■ **ASSIGNMENT**:
Please write out every line of text from the material below word for word, leaving the pictures out of your answer.

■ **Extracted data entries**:
• • •
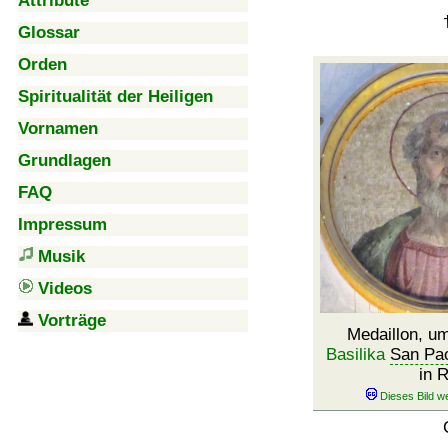
Attribute
Glossar
Orden
Spiritualität der Heiligen
Vornamen
Grundlagen
FAQ
Impressum
Musik
Videos
Vorträge
Medaillon, um
Basilika
San Pao
in 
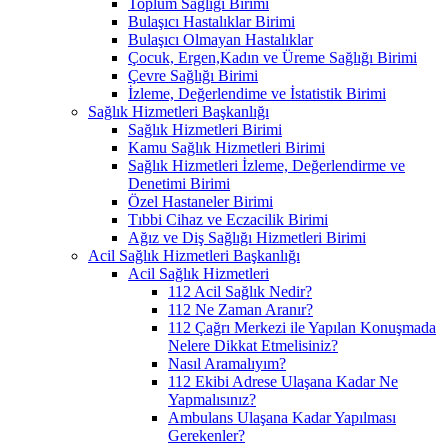
Toplum Sağlığı Birimi
Bulaşıcı Hastalıklar Birimi
Bulaşıcı Olmayan Hastalıklar
Çocuk, Ergen,Kadın ve Üreme Sağlığı Birimi
Çevre Sağlığı Birimi
İzleme, Değerlendime ve İstatistik Birimi
Sağlık Hizmetleri Başkanlığı
Sağlık Hizmetleri Birimi
Kamu Sağlık Hizmetleri Birimi
Sağlık Hizmetleri İzleme, Değerlendirme ve
Denetimi Birimi
Özel Hastaneler Birimi
Tıbbi Cihaz ve Eczacilik Birimi
Ağız ve Diş Sağlığı Hizmetleri Birimi
Acil Sağlık Hizmetleri Başkanlığı
Acil Sağlık Hizmetleri
112 Acil Sağlık Nedir?
112 Ne Zaman Aranır?
112 Çağrı Merkezi ile Yapılan Konuşmada
Nelere Dikkat Etmelisiniz?
Nasıl Aramalıyım?
112 Ekibi Adrese Ulaşana Kadar Ne
Yapmalısınız?
Ambulans Ulaşana Kadar Yapılması
Gerekenler?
• • •
■ **ANSWER**:
Attribute
Glossar
Orden
Spiritualität der Heiligen
Vornamen
Grundlagen
FAQ
Impressum
Musik
Videos
Vorträge
Medaillon, um
Basilika
San Pao
in 
Toplum Sağlığı Birimi
Bulaşıcı Hastalıklar Birimi
Bulaşıcı Olmayan Hastalıklar
Çocuk, Ergen,Kadın ve Üreme Sağlığı Birimi
Çevre Sağlığı Birimi
İzleme, Değerlendime ve İstatistik Birimi
Sağlık Hizmetleri Başkanlığı
Sağlık Hizmetleri Birimi
Kamu Sağlık Hizmetleri Birimi
Sağlık Hizmetleri İzleme, Değerlendirme ve
Denetimi Birimi
Özel Hastaneler Birimi
Tıbbi Cihaz ve Eczacilik Birimi
Ağız ve Diş Sağlığı Hizmetleri Birimi
Acil Sağlık Hizmetleri Başkanlığı
Acil Sağlık Hizmetleri
112 Acil Sağlık Nedir?
112 Ne Zaman Aranır?
112 Çağrı Merkezi ile Yapılan Konuşmada
Nelere Dikkat Etmelisiniz?
Nasıl Aramalıyım?
112 Ekibi Adrese Ulaşana Kadar Ne
Yapmalısınız?
Ambulans Ulaşana Kadar Yapılması
Gerekenler?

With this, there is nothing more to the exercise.